→ **AIM OF THE TASK**:
Could you set down exactly the lines of the data below, starting at the one that holds "framed print: none [391,22,475,121]" and ending at the one that holds "fruit: none [237,350,262,377]", both included, and only those?

Segment Start: DATA SUPPLIED

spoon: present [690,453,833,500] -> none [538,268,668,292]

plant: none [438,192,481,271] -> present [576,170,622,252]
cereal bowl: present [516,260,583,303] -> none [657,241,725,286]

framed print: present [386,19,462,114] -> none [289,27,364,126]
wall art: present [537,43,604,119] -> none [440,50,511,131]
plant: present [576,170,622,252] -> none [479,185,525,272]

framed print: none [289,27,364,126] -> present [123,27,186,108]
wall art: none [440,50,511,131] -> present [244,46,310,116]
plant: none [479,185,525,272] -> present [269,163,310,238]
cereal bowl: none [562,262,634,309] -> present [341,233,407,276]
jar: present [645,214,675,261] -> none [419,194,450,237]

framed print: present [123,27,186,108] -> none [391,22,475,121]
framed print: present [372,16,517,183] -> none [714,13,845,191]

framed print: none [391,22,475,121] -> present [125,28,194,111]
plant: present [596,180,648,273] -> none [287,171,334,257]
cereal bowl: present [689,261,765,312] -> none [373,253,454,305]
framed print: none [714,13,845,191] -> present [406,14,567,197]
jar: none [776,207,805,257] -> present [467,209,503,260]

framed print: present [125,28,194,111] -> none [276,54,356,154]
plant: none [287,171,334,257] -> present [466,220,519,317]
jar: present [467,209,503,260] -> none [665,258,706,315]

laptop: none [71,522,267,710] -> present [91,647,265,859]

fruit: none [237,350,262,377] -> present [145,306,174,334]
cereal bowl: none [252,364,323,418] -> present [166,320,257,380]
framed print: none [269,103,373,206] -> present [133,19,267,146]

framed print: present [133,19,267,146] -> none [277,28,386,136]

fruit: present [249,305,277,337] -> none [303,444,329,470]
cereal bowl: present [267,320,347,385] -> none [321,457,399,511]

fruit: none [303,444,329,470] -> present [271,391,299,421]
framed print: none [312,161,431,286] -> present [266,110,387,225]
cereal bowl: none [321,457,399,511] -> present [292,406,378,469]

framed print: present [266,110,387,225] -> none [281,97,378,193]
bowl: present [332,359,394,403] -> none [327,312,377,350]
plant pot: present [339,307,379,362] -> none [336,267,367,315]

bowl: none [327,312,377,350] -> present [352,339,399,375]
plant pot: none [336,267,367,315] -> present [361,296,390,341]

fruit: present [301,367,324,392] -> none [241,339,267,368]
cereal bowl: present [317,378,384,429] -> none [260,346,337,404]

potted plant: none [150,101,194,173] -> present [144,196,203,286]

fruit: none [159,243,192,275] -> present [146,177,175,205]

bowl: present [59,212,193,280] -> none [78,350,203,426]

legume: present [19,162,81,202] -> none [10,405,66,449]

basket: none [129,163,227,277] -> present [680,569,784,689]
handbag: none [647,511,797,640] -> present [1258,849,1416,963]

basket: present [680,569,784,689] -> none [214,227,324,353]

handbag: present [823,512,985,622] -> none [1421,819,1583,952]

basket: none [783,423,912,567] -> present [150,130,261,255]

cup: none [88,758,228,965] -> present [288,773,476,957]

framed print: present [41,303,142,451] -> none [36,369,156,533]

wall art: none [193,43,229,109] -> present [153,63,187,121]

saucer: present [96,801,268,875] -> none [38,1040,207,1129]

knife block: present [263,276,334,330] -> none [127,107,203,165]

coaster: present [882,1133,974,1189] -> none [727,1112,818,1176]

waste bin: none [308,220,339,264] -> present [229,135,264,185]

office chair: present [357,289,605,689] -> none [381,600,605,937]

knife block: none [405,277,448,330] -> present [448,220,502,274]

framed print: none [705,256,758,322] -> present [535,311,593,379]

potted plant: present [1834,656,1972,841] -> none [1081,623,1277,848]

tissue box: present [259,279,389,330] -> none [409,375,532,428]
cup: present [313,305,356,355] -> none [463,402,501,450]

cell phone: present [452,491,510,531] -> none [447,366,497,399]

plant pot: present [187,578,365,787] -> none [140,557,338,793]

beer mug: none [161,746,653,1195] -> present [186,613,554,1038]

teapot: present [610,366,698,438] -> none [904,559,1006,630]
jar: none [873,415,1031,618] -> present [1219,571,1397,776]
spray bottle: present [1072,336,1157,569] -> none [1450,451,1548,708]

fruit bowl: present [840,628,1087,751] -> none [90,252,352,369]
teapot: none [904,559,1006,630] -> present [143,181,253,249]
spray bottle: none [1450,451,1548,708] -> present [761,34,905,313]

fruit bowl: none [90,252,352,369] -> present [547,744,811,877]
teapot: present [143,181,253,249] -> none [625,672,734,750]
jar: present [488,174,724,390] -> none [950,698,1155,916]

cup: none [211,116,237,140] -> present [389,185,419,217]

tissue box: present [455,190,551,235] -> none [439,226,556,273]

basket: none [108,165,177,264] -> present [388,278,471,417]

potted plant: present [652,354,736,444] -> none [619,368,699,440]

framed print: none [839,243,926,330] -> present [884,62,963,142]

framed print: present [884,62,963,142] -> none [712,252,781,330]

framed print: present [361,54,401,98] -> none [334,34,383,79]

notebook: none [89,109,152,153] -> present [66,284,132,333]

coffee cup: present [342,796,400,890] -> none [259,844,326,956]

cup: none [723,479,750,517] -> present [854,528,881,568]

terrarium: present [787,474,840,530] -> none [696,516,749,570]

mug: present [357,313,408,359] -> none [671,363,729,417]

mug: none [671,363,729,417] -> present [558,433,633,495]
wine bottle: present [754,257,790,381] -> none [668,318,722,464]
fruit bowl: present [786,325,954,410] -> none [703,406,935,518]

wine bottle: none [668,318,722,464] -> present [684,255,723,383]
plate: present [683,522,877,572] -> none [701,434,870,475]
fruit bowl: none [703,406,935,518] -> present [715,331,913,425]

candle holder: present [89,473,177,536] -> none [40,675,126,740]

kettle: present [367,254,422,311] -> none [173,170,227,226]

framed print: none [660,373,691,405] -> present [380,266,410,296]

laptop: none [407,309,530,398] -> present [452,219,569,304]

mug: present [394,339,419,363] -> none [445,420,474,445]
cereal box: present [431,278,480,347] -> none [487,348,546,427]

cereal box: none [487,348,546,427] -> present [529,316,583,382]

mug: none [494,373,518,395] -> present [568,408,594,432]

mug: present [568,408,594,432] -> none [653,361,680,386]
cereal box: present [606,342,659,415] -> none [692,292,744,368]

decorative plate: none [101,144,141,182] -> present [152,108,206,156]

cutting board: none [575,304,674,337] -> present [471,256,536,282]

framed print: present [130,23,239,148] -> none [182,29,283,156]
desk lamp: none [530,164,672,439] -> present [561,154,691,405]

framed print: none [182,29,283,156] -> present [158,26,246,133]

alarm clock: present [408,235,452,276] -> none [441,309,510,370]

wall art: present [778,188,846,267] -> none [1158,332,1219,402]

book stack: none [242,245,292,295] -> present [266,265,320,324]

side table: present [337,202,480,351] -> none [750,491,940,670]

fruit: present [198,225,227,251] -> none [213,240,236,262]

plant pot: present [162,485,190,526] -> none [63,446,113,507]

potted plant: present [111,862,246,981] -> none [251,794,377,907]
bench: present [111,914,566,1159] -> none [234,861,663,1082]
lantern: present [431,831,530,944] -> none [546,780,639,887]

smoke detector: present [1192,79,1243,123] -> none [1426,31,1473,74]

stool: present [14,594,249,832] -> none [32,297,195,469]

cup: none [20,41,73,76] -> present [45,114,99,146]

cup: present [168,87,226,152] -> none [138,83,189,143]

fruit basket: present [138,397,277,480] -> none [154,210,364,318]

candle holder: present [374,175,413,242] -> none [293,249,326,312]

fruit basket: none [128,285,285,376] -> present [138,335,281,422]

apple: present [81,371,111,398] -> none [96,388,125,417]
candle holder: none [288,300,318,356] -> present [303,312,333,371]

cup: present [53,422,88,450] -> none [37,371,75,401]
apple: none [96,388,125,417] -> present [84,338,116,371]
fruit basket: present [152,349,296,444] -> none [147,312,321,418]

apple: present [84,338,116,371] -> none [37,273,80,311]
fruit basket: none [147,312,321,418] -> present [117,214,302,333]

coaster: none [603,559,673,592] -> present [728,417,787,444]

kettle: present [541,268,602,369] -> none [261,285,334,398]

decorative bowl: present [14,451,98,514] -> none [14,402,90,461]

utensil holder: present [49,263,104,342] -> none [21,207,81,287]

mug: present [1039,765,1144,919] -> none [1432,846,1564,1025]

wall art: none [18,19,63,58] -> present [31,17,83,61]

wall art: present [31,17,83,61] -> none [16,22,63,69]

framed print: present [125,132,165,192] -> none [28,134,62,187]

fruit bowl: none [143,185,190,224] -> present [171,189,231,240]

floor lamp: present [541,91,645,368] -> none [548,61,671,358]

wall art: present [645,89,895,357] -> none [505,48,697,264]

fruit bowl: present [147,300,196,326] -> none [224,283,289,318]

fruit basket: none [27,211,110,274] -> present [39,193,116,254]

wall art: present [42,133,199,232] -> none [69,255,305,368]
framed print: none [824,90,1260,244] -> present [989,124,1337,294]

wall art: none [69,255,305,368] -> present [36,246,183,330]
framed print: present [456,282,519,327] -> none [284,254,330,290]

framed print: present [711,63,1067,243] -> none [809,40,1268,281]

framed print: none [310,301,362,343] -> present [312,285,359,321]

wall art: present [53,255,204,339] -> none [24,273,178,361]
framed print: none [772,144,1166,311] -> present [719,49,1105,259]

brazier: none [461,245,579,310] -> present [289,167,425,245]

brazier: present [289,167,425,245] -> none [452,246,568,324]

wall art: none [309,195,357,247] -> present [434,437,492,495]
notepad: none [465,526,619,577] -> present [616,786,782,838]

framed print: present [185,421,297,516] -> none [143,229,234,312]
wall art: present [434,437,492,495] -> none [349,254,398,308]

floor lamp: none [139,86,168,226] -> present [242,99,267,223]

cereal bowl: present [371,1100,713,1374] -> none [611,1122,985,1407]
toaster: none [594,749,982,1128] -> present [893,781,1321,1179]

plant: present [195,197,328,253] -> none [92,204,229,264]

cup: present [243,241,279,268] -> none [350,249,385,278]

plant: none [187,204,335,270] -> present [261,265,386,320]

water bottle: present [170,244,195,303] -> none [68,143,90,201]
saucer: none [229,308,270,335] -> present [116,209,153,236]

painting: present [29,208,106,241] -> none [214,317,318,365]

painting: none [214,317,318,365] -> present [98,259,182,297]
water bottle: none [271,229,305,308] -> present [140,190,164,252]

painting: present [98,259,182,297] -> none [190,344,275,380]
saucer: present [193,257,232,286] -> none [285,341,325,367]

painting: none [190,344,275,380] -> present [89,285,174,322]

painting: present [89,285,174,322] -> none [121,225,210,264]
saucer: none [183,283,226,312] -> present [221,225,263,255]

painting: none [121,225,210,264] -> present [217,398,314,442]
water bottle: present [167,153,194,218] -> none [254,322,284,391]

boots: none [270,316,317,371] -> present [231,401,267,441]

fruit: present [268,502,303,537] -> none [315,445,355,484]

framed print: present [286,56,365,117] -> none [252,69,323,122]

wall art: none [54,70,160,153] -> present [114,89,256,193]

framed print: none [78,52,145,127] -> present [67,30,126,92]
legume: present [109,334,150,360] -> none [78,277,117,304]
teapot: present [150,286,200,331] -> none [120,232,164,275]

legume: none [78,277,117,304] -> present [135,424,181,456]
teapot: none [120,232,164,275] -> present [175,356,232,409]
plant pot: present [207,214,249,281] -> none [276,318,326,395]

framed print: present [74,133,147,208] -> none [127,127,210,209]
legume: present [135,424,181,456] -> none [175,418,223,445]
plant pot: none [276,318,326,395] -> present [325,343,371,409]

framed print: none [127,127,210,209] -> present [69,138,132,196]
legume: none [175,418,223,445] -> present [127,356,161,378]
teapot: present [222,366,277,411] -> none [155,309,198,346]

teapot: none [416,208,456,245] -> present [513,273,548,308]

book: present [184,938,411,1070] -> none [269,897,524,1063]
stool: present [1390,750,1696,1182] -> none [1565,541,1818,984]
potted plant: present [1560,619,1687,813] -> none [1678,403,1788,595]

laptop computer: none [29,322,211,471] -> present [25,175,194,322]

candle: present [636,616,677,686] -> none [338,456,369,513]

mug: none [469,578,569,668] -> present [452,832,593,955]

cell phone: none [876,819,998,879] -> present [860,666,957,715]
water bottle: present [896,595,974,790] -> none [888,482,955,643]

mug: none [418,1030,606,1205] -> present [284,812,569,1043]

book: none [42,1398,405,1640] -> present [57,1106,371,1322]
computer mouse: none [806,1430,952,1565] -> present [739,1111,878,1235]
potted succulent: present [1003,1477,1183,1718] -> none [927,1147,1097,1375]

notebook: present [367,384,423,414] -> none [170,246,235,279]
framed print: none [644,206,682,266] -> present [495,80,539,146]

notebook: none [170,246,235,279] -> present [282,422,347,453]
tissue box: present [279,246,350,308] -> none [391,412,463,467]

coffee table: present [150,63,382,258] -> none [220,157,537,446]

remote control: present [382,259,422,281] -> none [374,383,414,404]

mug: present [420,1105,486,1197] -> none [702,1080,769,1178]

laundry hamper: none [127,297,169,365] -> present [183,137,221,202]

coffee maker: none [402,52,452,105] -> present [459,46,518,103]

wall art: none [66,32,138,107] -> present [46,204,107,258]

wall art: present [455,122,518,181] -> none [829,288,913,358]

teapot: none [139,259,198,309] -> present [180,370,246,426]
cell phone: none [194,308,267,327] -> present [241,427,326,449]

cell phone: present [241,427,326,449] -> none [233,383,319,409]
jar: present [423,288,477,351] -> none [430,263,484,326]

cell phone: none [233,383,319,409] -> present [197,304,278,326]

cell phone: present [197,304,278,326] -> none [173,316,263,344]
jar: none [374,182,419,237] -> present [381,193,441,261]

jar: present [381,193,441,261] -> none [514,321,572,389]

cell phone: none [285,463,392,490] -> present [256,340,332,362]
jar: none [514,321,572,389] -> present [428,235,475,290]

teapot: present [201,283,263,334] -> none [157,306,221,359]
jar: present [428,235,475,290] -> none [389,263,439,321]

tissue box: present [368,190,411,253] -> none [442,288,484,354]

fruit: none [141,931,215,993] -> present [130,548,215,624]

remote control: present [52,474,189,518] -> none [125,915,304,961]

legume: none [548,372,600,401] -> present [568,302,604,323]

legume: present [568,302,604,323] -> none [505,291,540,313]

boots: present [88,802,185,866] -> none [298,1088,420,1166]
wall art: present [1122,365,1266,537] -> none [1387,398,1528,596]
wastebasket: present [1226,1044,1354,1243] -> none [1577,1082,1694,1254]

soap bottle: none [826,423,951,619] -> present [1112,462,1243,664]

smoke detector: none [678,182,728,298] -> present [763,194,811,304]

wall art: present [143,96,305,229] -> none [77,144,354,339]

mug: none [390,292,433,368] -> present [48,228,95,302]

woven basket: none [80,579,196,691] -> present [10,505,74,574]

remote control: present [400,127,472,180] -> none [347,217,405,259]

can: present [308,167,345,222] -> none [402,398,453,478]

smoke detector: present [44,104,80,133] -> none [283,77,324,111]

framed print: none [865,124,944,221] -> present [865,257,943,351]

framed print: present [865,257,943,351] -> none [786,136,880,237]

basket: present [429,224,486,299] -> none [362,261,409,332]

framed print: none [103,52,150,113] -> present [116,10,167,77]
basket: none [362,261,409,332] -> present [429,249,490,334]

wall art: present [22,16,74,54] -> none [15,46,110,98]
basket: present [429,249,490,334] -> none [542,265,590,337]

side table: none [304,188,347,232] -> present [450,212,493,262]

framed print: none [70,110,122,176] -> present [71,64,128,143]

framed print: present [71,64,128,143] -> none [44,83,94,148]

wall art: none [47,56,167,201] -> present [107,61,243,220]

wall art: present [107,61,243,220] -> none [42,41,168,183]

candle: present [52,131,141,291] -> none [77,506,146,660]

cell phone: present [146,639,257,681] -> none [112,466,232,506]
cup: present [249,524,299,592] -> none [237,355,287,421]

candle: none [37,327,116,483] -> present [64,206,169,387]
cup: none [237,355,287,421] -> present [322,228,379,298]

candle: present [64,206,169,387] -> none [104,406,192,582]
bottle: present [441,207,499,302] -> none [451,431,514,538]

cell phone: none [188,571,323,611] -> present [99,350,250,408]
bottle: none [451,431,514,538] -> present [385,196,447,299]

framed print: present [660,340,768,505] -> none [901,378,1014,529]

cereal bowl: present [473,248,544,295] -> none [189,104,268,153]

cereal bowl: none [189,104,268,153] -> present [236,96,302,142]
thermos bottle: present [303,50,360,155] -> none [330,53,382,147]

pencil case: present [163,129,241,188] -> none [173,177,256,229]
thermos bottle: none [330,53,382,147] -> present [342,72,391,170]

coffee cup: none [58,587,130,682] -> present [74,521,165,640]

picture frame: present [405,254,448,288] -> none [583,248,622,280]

Segment End: DATA SUPPLIED

→ **SOLUTION FOR THIS PROBLEM**:
framed print: none [391,22,475,121] -> present [125,28,194,111]
plant: present [596,180,648,273] -> none [287,171,334,257]
cereal bowl: present [689,261,765,312] -> none [373,253,454,305]
framed print: none [714,13,845,191] -> present [406,14,567,197]
jar: none [776,207,805,257] -> present [467,209,503,260]

framed print: present [125,28,194,111] -> none [276,54,356,154]
plant: none [287,171,334,257] -> present [466,220,519,317]
jar: present [467,209,503,260] -> none [665,258,706,315]

laptop: none [71,522,267,710] -> present [91,647,265,859]

fruit: none [237,350,262,377] -> present [145,306,174,334]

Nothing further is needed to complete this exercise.